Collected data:
┌────────

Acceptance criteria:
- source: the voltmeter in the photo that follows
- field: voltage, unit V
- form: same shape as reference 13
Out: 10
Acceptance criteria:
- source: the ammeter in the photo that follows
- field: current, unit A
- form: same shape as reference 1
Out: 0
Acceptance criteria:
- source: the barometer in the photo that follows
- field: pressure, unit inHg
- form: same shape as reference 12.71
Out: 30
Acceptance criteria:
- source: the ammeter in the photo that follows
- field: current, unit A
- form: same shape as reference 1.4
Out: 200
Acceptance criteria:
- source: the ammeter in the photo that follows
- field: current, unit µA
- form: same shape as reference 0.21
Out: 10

└────────
┌────────

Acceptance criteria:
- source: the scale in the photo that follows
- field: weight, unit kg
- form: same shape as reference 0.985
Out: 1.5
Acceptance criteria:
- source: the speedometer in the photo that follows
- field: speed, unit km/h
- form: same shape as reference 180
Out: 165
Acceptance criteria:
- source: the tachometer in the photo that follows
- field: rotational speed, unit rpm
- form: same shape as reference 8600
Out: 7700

└────────

About this task
List every line above that contains the string "unit", copying each one in full. Case counts.

Result below
- field: voltage, unit V
- field: current, unit A
- field: pressure, unit inHg
- field: current, unit A
- field: current, unit µA
- field: weight, unit kg
- field: speed, unit km/h
- field: rotational speed, unit rpm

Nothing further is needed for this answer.